# (British) Veterans ID Card



## 57Chevy (13 Dec 2017)

Canadian veterans should have something like this.

 Article Link 

Britain’s 2.5million veterans are to be formally recognised with their own ID card for the first time
By militarynewsuk on December 13, 2017

Theresa May reveals Britain’s 2.5 million military veterans are to be formally recognised with their own ID for the first time.

The MoD is working with the Department for Transport and the Driver and Vehicle Licensing Agency on the design for the special driving licenses which will be rolled out from next year

For many, the ID card will come in the form of a special new driving license which will be stamped with a large ‘V’.

Those who don’t drive will be issued with their own separate card.

In a twofold purpose, the special IDs will give vets immediate and easy access to specialist services, which already stretch from priority health care and housing to hundreds of retail discount offers.

Secondly, they are intended to be a badge of honour for all ex-Royal Navy, Army and RAF personnel who have served their country.

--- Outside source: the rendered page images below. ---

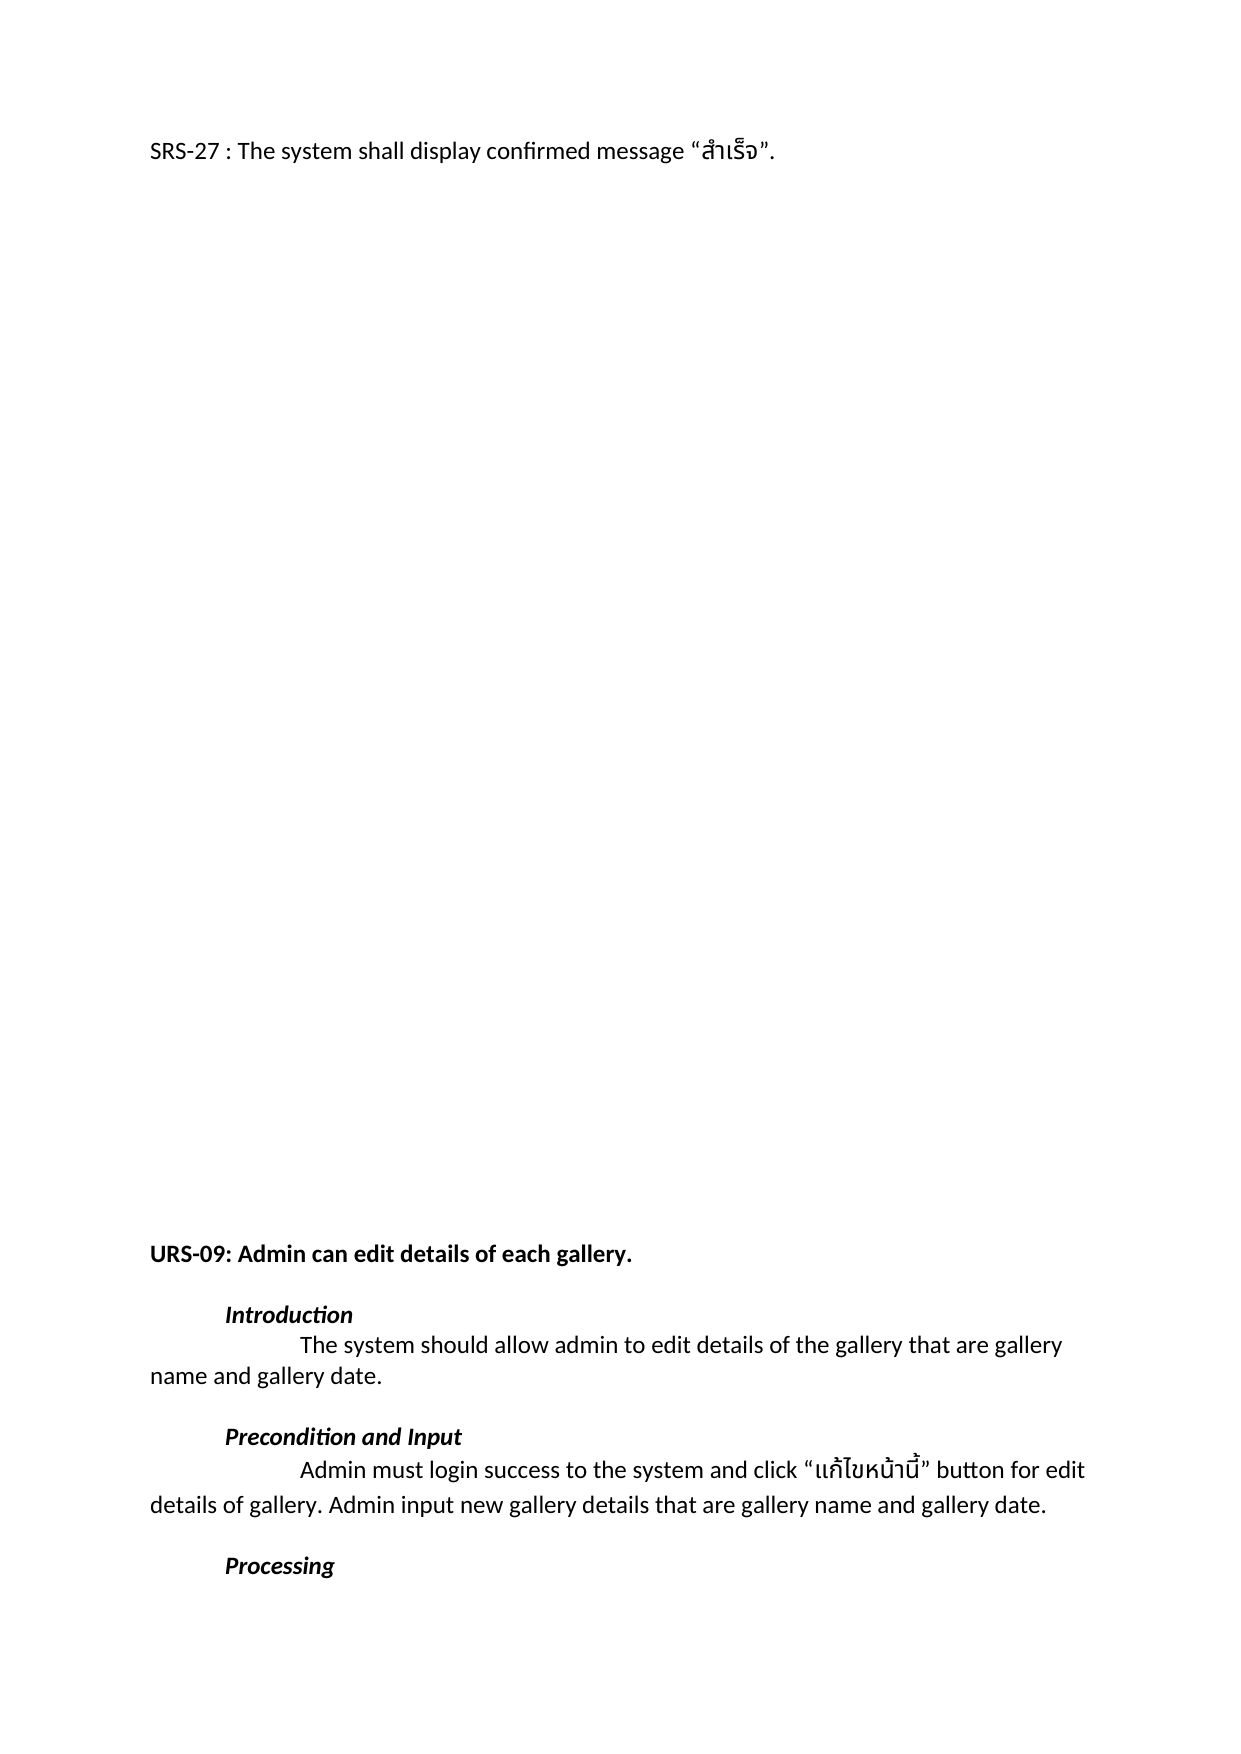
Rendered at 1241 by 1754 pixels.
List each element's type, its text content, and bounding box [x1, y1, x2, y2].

text Admin must login success to the system and click “แก้ไขหน้านี้” button for edit [150, 1452, 1090, 1489]
text URS-09: Admin can edit details of each gallery. [150, 1238, 1090, 1268]
text The system should allow admin to edit details of the gallery that are gallery [225, 1329, 1090, 1360]
text Introduction [150, 1299, 1090, 1329]
text Precondition and Input [150, 1421, 1090, 1452]
text details of gallery. Admin input new gallery details that are gallery name and gallery date. [150, 1489, 1090, 1520]
text name and gallery date. [150, 1360, 1090, 1391]
text Processing [150, 1551, 1090, 1581]
text SRS-27 : The system shall display confirmed message “สำเร็จ”. [150, 133, 1090, 171]
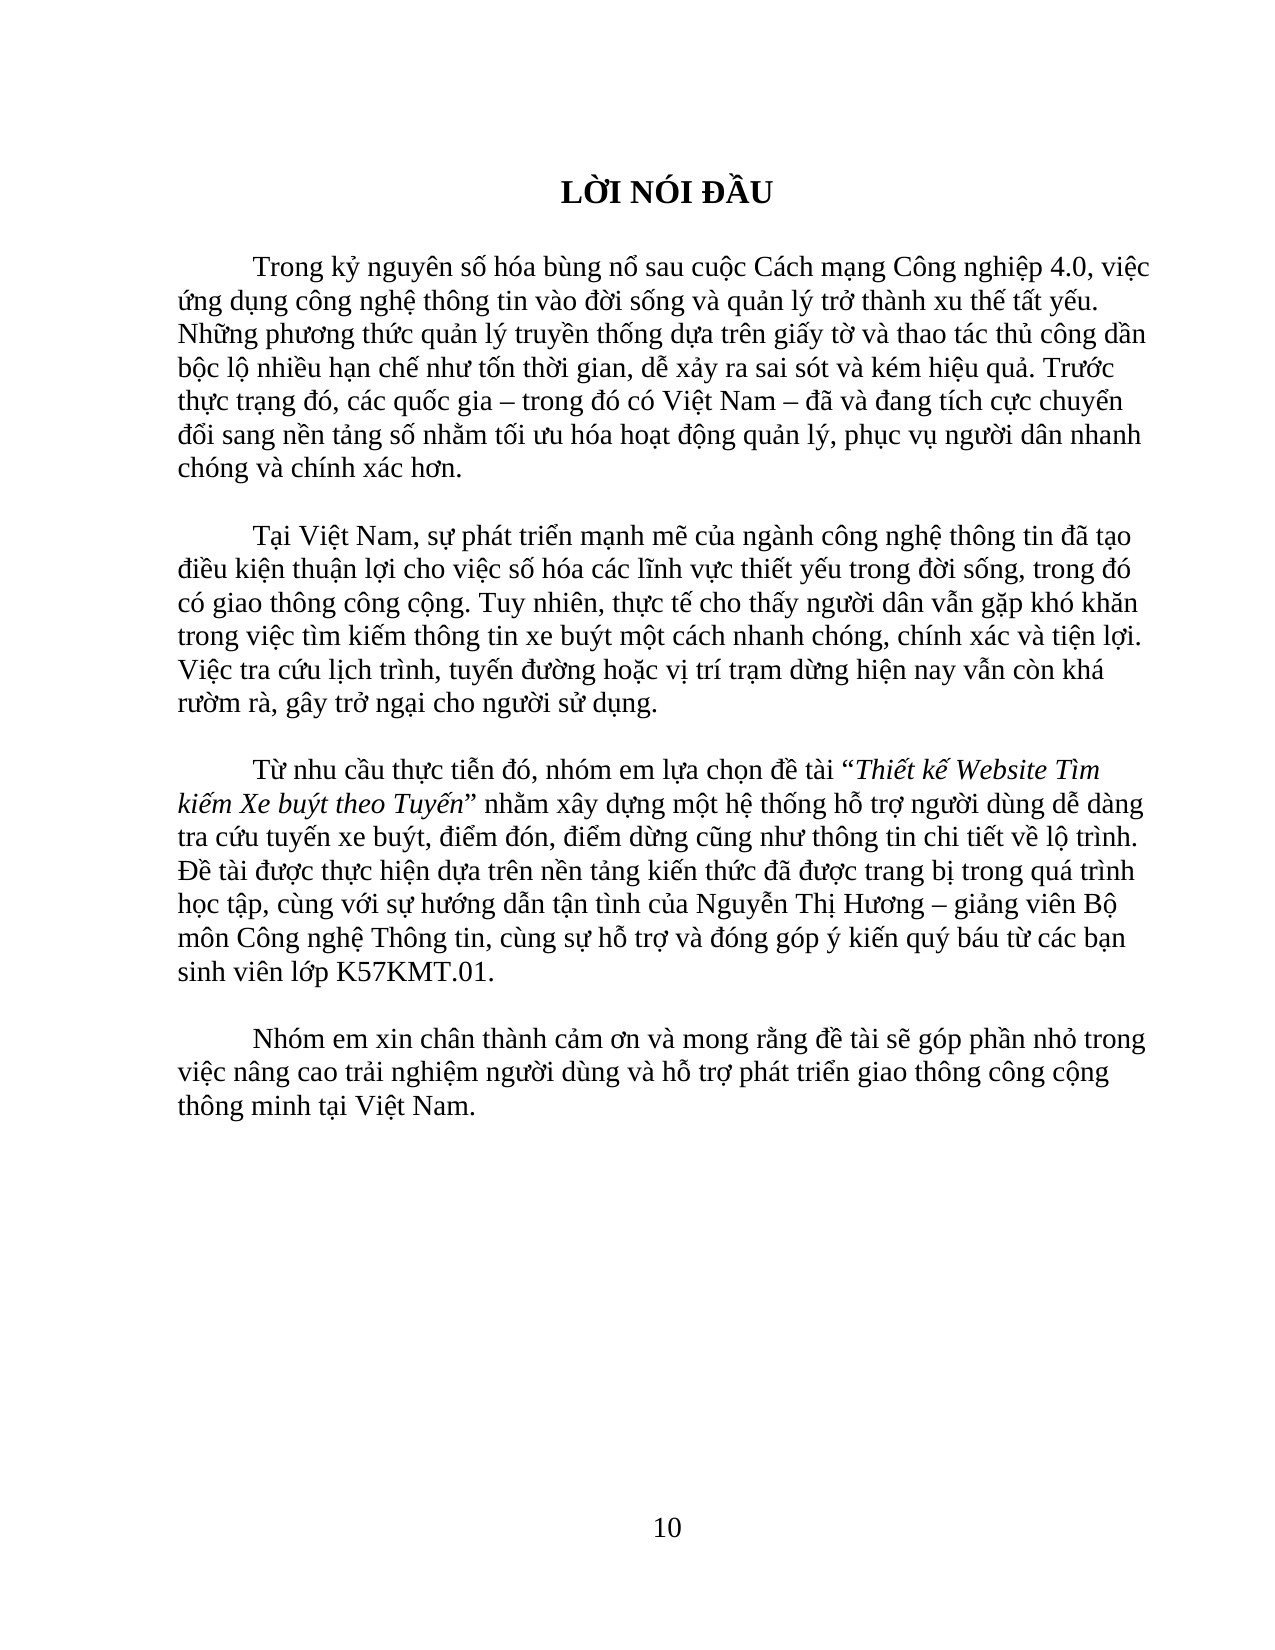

The move – which mirrors US’s Veterans Affairs ID card – answers a long standing call by vets, who often struggle to prove they have served without producing a pile of paperwork.

It is the first time the state has ever issued official proof of identity for veterans despite generations making the sacrifice of service over the centuries.

The ID was the brain child of Veterans Minister Tobias Ellwood.


Tory MP Mr Ellwood explained: “As a former soldier, I am aware of the personal attachment with the service ID.”

“Carried at all times, it becomes symbolic of the responsibility and there is a strange sense of loss when upon departing the Armed Forces, it is taken from you.”

“I’m delighted this initiative, which sits in the Armed Forces Covenant, will help us all better recognise our veterans and their service to our Country.”


----------